(Dataset entries)

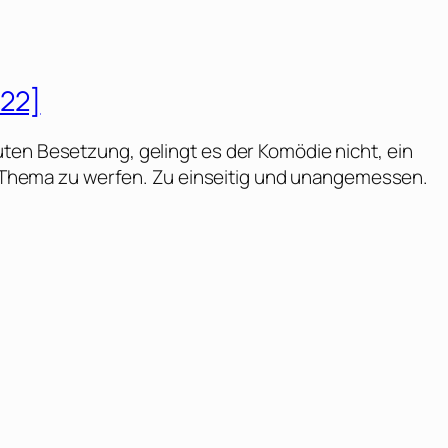
022]
ten Besetzung, gelingt es der Komödie nicht, ein
es Thema zu werfen. Zu einseitig und unangemessen.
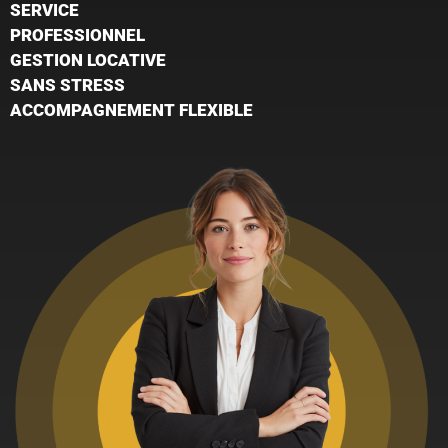
SERVICE
PROFESSIONNEL
GESTION LOCATIVE
SANS STRESS
ACCOMPAGNEMENT FLEXIBLE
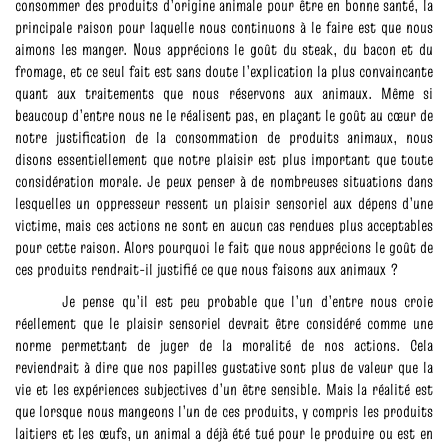
consommer des produits d’origine animale pour être en bonne santé, la
principale raison pour laquelle nous continuons à le faire est que nous
aimons les manger. Nous apprécions le goût du steak, du bacon et du
fromage, et ce seul fait est sans doute l’explication la plus convaincante
quant aux traitements que nous réservons aux animaux. Même si
beaucoup d’entre nous ne le réalisent pas, en plaçant le goût au cœur de
notre justification de la consommation de produits animaux, nous
disons essentiellement que notre plaisir est plus important que toute
considération morale. Je peux penser à de nombreuses situations dans
lesquelles un oppresseur ressent un plaisir sensoriel aux dépens d’une
victime, mais ces actions ne sont en aucun cas rendues plus acceptables
pour cette raison. Alors pourquoi le fait que nous apprécions le goût de
ces produits rendrait-il justifié ce que nous faisons aux animaux ?
Je pense qu’il est peu probable que l’un d’entre nous croie
réellement que le plaisir sensoriel devrait être considéré comme une
norme permettant de juger de la moralité de nos actions. Cela
reviendrait à dire que nos papilles gustative sont plus de valeur que la
vie et les expériences subjectives d’un être sensible. Mais la réalité est
que lorsque nous mangeons l’un de ces produits, y compris les produits
laitiers et les œufs, un animal a déjà été tué pour le produire ou est en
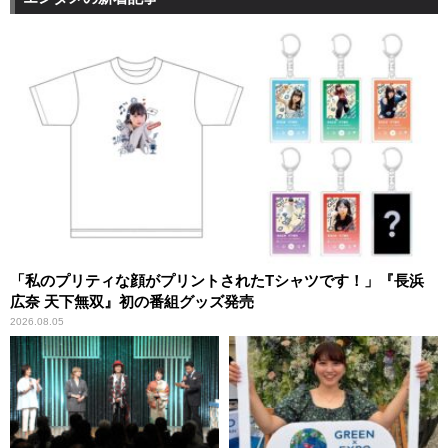
「私のプリティな顔がプリントされたTシャツです！」『長浜
広奈 天下無双』初の番組グッズ発売
2026.08.05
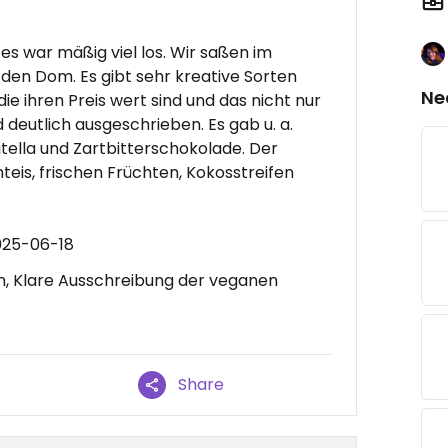
 war mäßig viel los. Wir saßen im
 den Dom. Es gibt sehr kreative Sorten
Ne
ie ihren Preis wert sind und das nicht nur
 deutlich ausgeschrieben. Es gab u. a.
ella und Zartbitterschokolade. Der
eis, frischen Früchten, Kokosstreifen
025-06-18
en, Klare Ausschreibung der veganen
Share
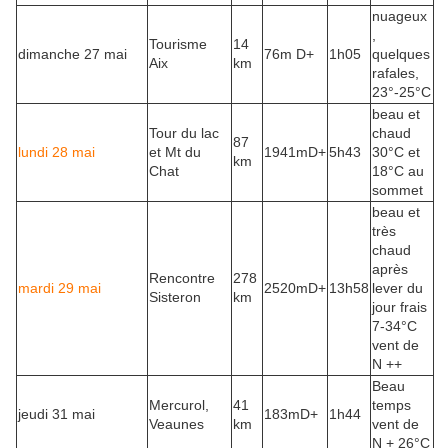
nuageux
,
Tourisme
14
dimanche 27 mai
76m D+
1h05
quelques
Aix
km
rafales,
23°-25°C
beau et
Tour du lac
chaud
87
lundi 28 mai
et Mt du
1941mD+
5h43
30°C et
km
Chat
18°C au
sommet
beau et
très
chaud
après
Rencontre
278
mardi 29 mai
2520mD+
13h58
lever du
Sisteron
km
jour frais
7-34°C
vent de
N ++
Beau
Mercurol,
41
temps
jeudi 31 mai
183mD+
1h44
Veaunes
km
vent de
N + 26°C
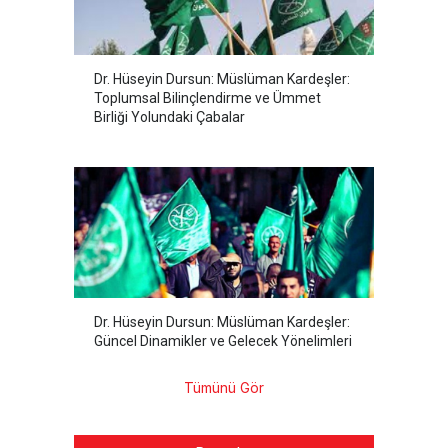
Dr. Hüseyin Dursun: Müslüman Kardeşler:
Toplumsal Bilinçlendirme ve Ümmet
Birliği Yolundaki Çabalar
Dr. Hüseyin Dursun: Müslüman Kardeşler:
Güncel Dinamikler ve Gelecek Yönelimleri
Tümünü Gör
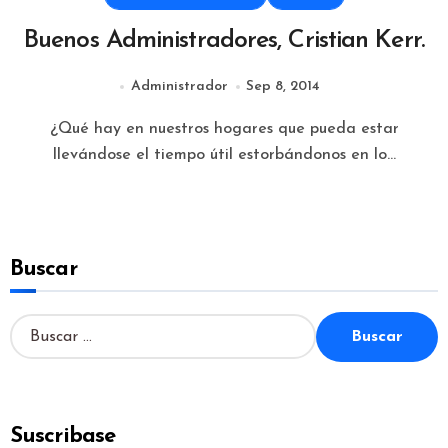
Buenos Administradores, Cristian Kerr.
Administrador
Sep 8, 2014
¿Qué hay en nuestros hogares que pueda estar
llevándose el tiempo útil estorbándonos en lo...
Buscar
B
u
s
c
a
Suscribase
r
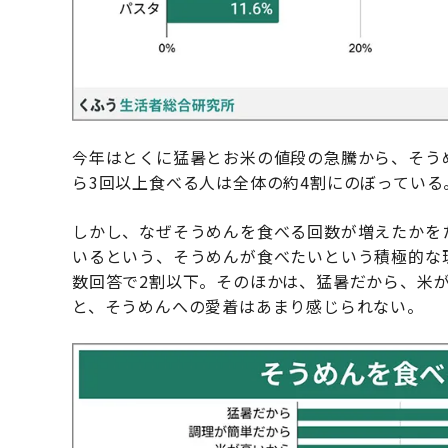
今年はとくに猛暑とお米の値段の急騰から、そう
ら3回以上食べる人は全体の約4割にのぼっている
しかし、なぜそうめんを食べる回数が増えたかを
いるという、そうめんが食べたいという積極的な
数回答で2割以下。そのほかは、猛暑だから、米
と、そうめんへの愛着はあまり感じられない。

__ASSIGNMENT__. Beginning with the first entry above, reproduce every line verbatim until the line with "consommer des produits", which is included too; omit pictures.

__TASK RESULT__.
022]
ten Besetzung, gelingt es der Komödie nicht, ein
es Thema zu werfen. Zu einseitig und unangemessen.
SERVICE
PROFESSIONNEL
GESTION LOCATIVE
SANS STRESS
ACCOMPAGNEMENT FLEXIBLE
consommer des produits d’origine animale pour être en bonne santé, la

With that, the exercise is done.